# [EXERCISE AIM]
Go through the following data and transcribe exactly the stretch of lines from the one holding "deliver higher and" to the one holding "assume that a", both included.

# [DATA]
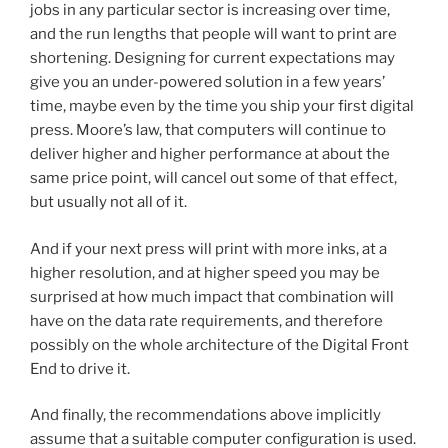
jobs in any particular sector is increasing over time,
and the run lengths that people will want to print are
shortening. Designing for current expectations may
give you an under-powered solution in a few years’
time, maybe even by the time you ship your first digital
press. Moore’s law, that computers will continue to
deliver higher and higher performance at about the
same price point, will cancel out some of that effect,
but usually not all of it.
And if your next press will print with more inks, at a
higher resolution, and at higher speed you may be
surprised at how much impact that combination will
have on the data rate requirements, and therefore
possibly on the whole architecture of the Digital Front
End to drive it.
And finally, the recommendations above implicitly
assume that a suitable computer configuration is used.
==
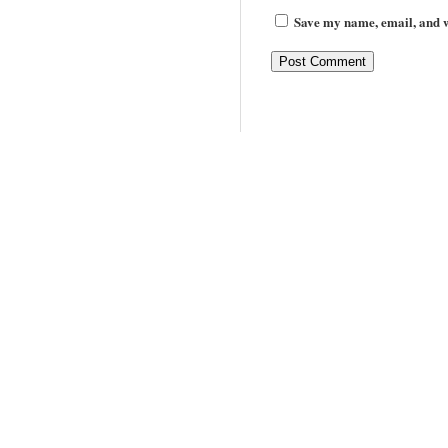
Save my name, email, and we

# [ANSWER]
deliver higher and higher performance at about the
same price point, will cancel out some of that effect,
but usually not all of it.
And if your next press will print with more inks, at a
higher resolution, and at higher speed you may be
surprised at how much impact that combination will
have on the data rate requirements, and therefore
possibly on the whole architecture of the Digital Front
End to drive it.
And finally, the recommendations above implicitly
assume that a suitable computer configuration is used.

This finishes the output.